**EXCERPTED DATA**:
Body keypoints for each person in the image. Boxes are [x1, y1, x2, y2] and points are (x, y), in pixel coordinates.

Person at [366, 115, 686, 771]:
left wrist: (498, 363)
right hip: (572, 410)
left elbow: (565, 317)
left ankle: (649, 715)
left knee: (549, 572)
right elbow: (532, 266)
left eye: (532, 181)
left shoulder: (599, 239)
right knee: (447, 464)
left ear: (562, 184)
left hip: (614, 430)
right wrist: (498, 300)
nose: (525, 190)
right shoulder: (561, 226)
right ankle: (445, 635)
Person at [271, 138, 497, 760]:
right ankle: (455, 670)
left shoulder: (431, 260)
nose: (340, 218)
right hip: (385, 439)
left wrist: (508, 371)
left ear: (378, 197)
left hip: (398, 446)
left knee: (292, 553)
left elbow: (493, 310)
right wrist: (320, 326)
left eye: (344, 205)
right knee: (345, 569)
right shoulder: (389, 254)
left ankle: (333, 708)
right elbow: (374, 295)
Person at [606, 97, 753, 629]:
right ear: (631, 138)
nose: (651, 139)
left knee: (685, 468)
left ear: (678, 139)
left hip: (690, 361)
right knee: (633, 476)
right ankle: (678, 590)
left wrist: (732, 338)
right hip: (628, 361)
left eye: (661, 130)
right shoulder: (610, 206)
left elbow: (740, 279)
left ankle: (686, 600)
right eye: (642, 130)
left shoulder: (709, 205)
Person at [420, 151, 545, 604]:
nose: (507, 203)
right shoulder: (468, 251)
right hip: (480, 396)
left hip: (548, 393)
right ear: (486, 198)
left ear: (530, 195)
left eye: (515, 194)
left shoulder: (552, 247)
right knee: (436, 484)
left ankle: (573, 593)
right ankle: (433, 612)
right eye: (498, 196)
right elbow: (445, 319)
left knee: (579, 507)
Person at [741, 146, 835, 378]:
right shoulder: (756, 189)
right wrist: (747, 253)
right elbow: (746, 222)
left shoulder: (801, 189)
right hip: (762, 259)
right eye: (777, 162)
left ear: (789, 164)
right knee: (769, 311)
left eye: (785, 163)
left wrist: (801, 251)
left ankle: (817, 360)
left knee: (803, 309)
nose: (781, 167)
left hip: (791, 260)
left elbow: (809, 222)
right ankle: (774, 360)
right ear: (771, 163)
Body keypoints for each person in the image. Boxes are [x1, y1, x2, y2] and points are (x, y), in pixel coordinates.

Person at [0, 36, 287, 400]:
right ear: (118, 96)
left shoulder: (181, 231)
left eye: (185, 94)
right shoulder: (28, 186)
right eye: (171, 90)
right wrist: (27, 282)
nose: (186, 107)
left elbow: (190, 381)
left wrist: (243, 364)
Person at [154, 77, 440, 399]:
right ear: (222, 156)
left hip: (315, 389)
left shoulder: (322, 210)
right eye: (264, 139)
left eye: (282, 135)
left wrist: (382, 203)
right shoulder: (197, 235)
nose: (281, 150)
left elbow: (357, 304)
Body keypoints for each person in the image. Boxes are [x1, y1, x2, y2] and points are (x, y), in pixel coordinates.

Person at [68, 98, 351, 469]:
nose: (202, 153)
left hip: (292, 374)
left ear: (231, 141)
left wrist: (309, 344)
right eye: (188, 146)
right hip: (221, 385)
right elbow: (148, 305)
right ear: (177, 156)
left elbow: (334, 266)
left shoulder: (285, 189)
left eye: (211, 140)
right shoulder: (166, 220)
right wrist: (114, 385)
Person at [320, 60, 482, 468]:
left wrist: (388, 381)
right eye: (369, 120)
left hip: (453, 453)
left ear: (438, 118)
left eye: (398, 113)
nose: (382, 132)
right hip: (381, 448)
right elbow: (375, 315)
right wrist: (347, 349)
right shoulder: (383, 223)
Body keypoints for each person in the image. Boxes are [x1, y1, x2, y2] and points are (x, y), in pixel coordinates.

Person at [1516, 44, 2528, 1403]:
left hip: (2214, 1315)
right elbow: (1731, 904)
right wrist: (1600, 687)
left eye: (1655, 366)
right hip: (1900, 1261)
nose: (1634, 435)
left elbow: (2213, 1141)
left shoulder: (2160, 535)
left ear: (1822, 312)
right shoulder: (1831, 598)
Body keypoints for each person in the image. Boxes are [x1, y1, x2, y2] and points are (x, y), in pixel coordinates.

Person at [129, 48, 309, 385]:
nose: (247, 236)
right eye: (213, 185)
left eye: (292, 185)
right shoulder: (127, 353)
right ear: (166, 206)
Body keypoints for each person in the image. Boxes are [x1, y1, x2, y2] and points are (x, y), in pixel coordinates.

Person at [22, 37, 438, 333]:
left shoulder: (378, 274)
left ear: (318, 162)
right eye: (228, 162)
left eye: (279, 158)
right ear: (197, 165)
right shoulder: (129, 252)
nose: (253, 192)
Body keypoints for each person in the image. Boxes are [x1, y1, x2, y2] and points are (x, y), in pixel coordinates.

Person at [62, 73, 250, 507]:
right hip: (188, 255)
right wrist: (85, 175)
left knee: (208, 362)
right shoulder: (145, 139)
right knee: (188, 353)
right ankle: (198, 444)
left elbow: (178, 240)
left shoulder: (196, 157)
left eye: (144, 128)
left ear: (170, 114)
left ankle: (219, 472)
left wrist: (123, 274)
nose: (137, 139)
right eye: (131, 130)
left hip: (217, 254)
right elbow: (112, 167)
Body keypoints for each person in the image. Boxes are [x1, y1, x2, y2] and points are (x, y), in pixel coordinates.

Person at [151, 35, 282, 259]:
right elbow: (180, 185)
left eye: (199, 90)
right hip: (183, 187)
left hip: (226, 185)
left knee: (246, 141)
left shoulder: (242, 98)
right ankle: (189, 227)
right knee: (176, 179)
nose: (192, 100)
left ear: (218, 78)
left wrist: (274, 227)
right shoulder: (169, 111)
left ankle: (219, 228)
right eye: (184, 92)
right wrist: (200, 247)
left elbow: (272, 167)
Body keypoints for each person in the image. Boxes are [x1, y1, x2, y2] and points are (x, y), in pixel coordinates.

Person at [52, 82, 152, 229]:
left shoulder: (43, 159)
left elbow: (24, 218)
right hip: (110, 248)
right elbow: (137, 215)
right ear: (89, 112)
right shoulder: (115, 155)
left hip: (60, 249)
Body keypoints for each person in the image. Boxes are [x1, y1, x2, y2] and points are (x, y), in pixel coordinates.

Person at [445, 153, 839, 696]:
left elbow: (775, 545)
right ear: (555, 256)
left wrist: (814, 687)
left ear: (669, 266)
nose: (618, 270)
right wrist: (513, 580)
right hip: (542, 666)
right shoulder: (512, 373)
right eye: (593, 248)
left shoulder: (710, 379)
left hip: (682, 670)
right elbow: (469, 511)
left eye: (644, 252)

**PROBLEM**: From the material above, set down exactly the lines between the line holding "left ear: (438, 118)" and the line holding "right wrist: (1600, 687)", inclusive. Include nothing else.

**OUTPUT BELOW**:
left ear: (438, 118)
left eye: (398, 113)
nose: (382, 132)
right hip: (381, 448)
right elbow: (375, 315)
right wrist: (347, 349)
right shoulder: (383, 223)
Body keypoints for each person in the image. Boxes are [x1, y1, x2, y2] and points are (x, y), in pixel coordinates.

Person at [1516, 44, 2528, 1403]:
left hip: (2214, 1315)
right elbow: (1731, 904)
right wrist: (1600, 687)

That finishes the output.